── Quoted passage

Water and agriculture
How does water availability affect the capacity of plants to use nutrients?
Large amounts of nutrients are lost from agricultural fields with negative consequences for the environment. Water is important in agricultural systems not only because is needed for the plants, but also because it carries away nutrients.
In my work I try to understand how water availability affects the capacity of plants to use the nutrients.
To hear about this research, see a 2-minute video of my research!
The main results from a first publication on nutrient use efficiency shows that with higher temperatures and lower precipitation (as an effect of climate change) there will be increased nutrient retention and therefore decreased nutrient leaching from agricultural fields. The changes in climate that include increased evaporation and decreased precipitation can lead to increase N use efficiencies without decreasing yields.
References
Scaini et al., 2020. Hydro-climatic controls explain variations in catchment-scale nitrogen use efficiency. ERL
How it all began
Back in 2015 I won the AGU Student Video competition with the video “Drawing a life through a river”, a personal view on living away from the Tagliamento River, the place that I keep going home to.
During my PhD I really wanted to go to a large international conference (AGU, San Francisco) but did not have the necessary funding. However, the winner of a student video competition, sponsored by the conference organizers, was a free ticket to the conference. The story was clear to me: I wanted to show myself without limits, to go beyond the research topic I was working on, to show my love for my roots and passion for water sciences and how those were linked together in a “strengths and weaknesses” kind of way. I convinced my husband and sister to spend their holidays and free time preparing a short movie to submit to the AGU Student video competition. The video was on the Tagliamento river and it had to be done quickly to meet the deadline. By the time we submitted, we were each at the point where we hated my whistling and my voice! We also had a lot of fun. It turned out to be as emotional and philosophical as I am, and a bit messy too. The video made it to the finals, and to our surprise we won! I was able to attend the conference and give two oral presentations that year. I participated to a video-making workshop and had so much positive feedback on the video. I really wish to repeat the struggle!
Find here the link to the award-winning video!
Tagliamento
Studying the invisible
“…The invisible is not the opposite of the visible:
the in-visible is the secret counterpart of the visible”
Maurice Merleau-Ponty. Visible and invisible, 1964
When it rains, we can follow water drops until they reach different surfaces, and keep checking out water movement on the surface. But what happens to water when it moves through the soil?

────

## What this task involves
On the water and agriculture page, what prize went to the winner of the student video competition? The listing isn't needed here.

── Supplied data

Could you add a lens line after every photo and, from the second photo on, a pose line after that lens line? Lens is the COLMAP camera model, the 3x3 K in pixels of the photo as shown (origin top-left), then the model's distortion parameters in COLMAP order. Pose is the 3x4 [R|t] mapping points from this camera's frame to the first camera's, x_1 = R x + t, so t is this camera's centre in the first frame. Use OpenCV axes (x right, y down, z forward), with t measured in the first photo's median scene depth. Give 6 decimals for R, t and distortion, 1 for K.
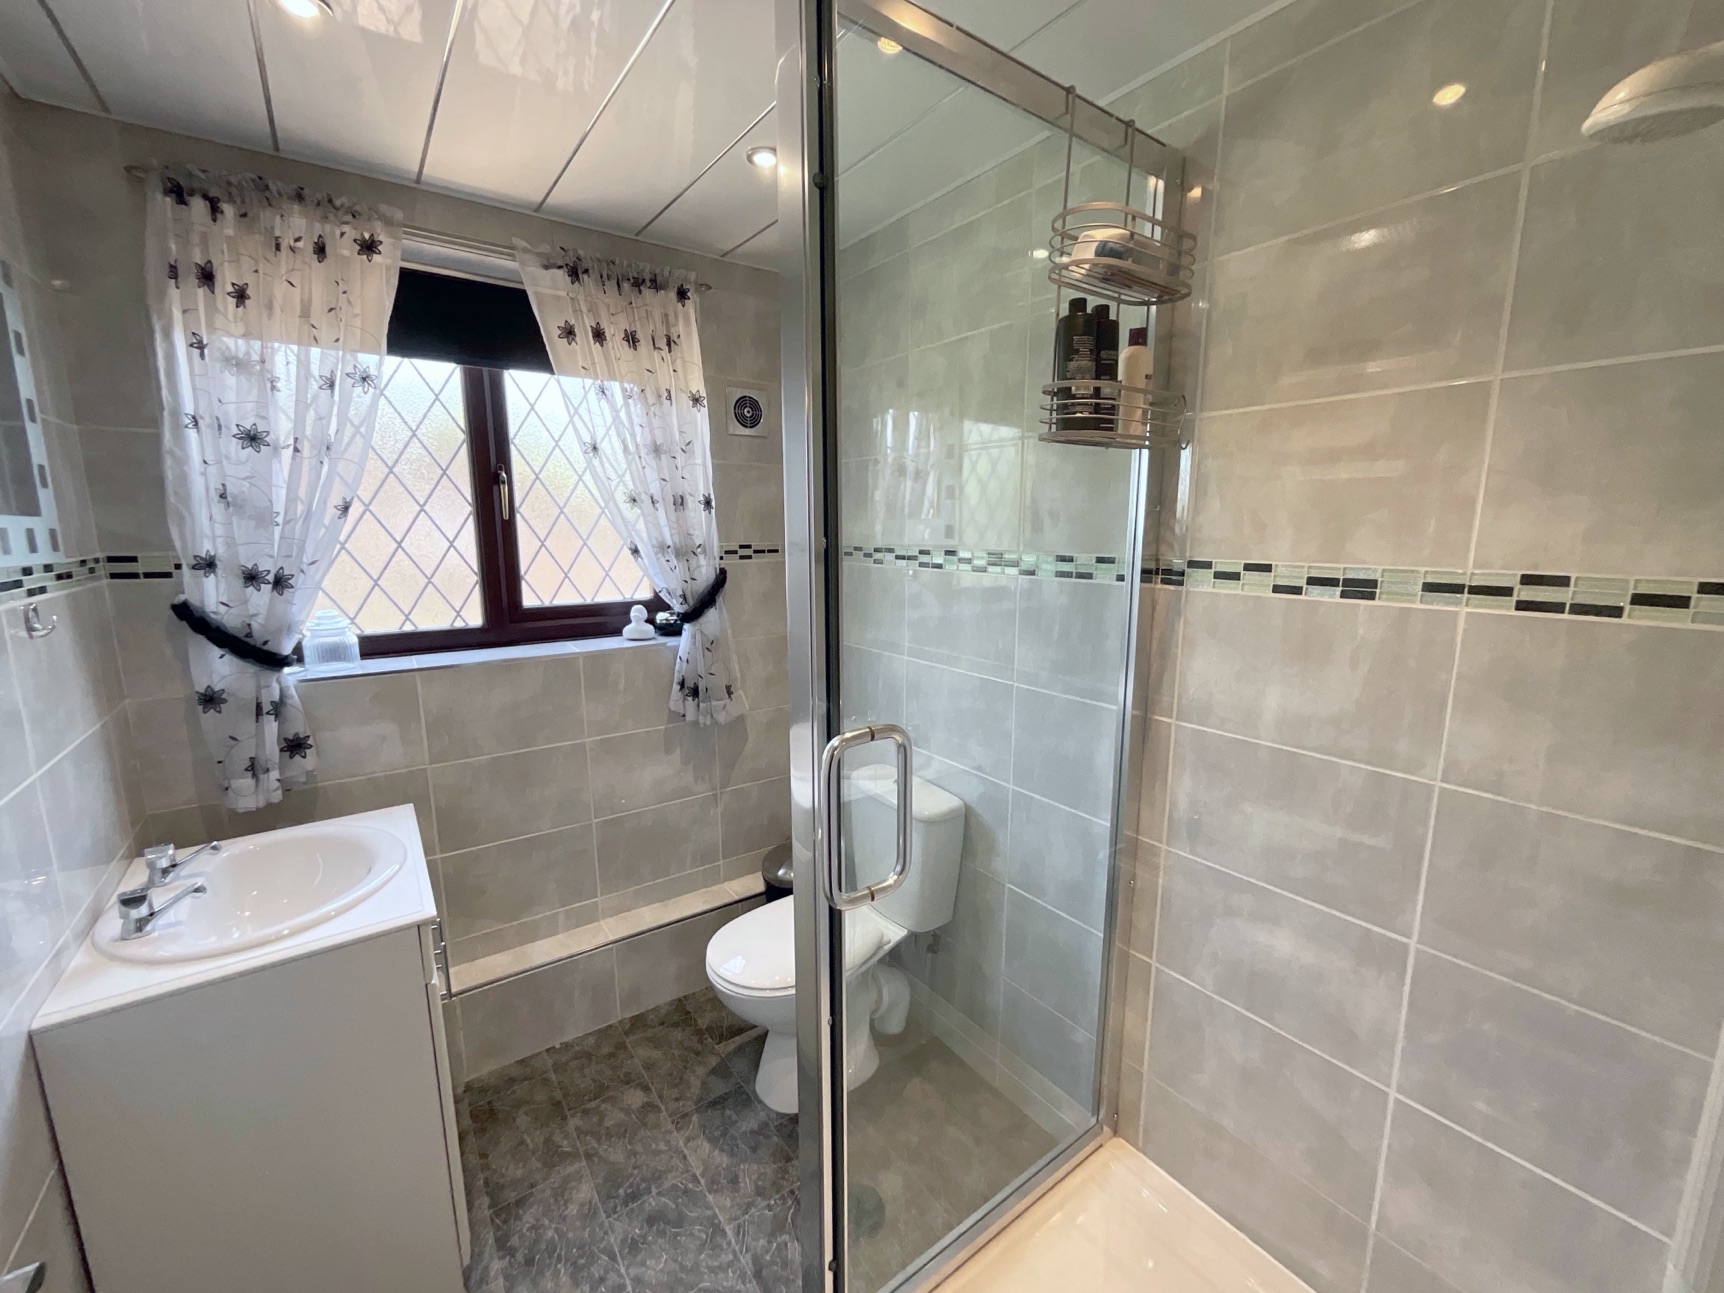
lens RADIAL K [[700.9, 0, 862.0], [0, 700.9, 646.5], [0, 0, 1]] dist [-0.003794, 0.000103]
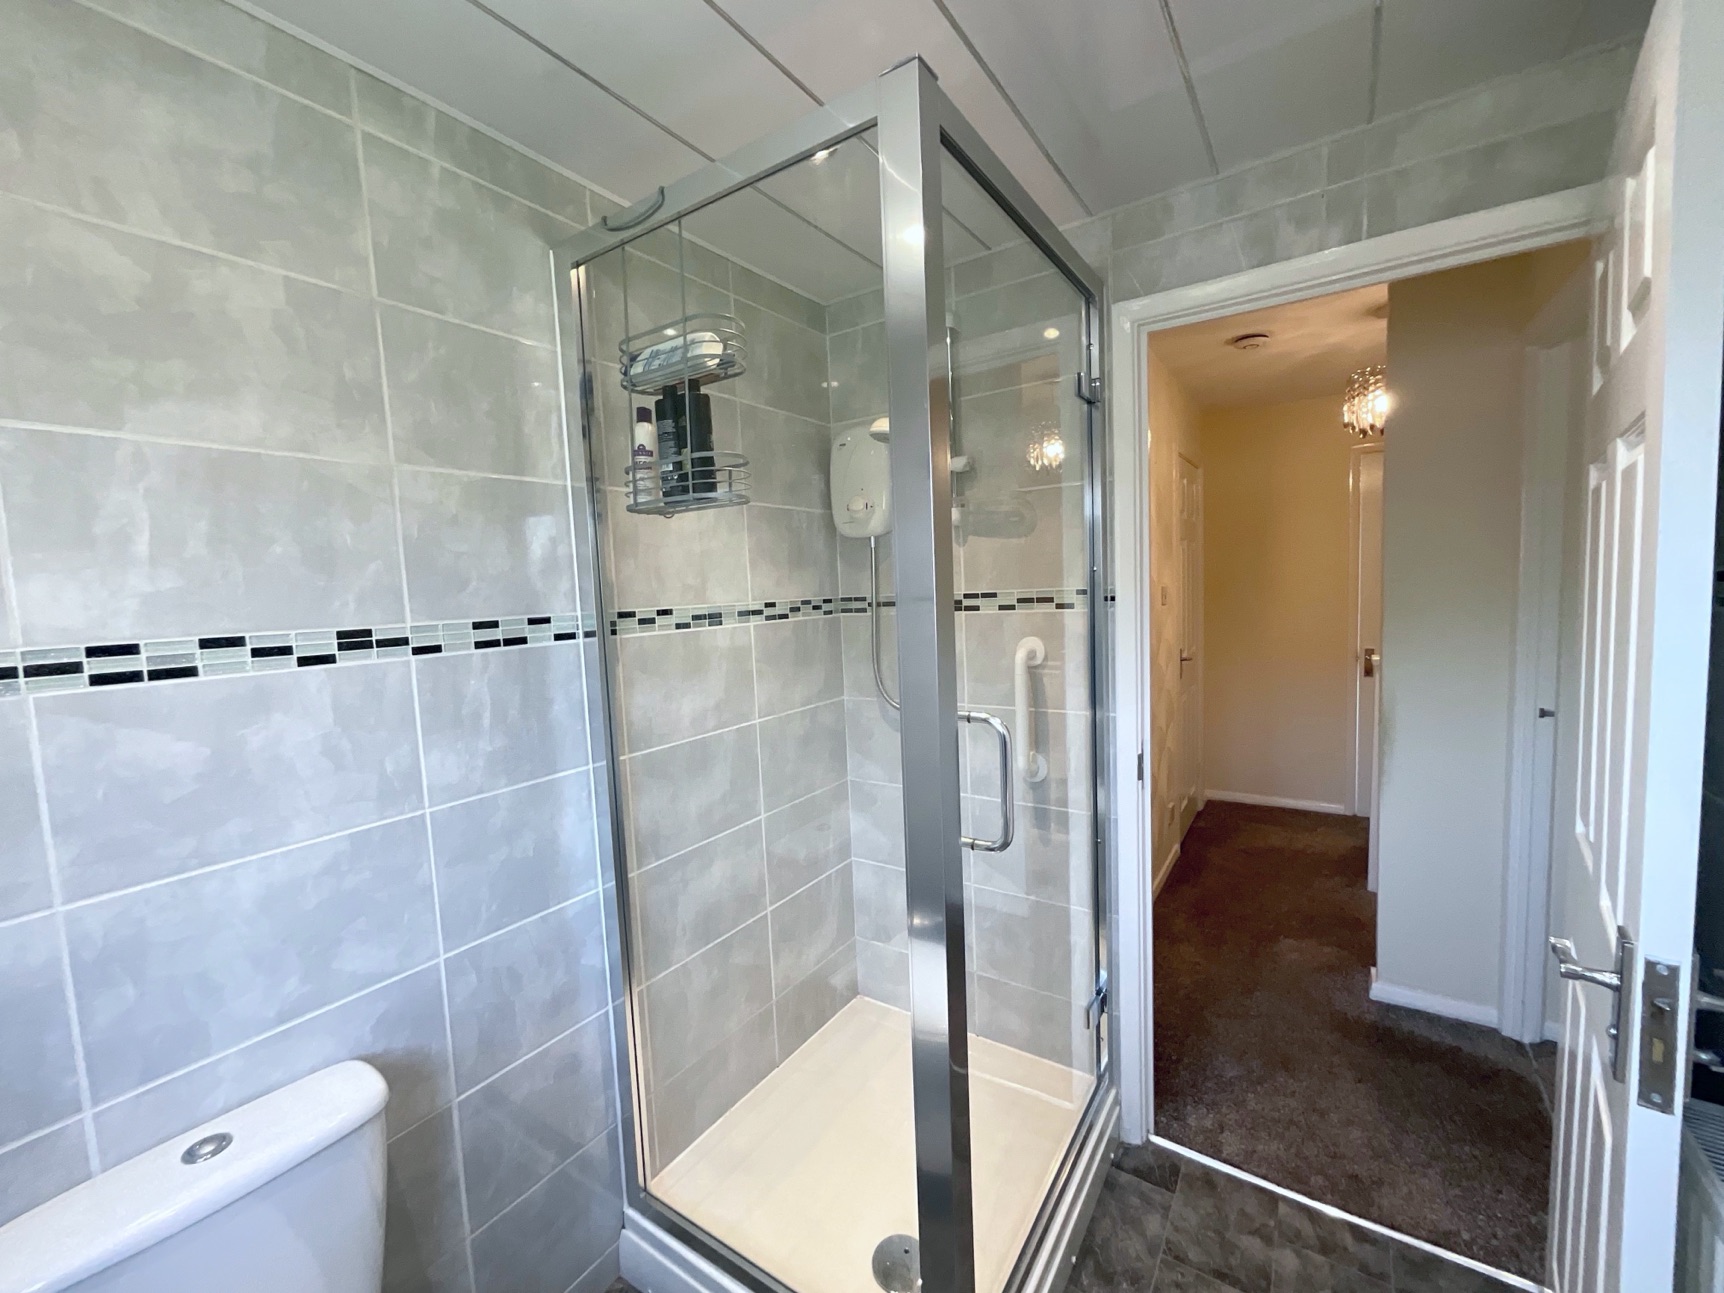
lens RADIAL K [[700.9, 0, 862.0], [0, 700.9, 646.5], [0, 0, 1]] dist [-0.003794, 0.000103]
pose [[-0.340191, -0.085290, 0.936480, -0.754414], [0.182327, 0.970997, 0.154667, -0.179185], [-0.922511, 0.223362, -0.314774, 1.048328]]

────

## Answer box
A free ticket to the AGU conference in San Francisco.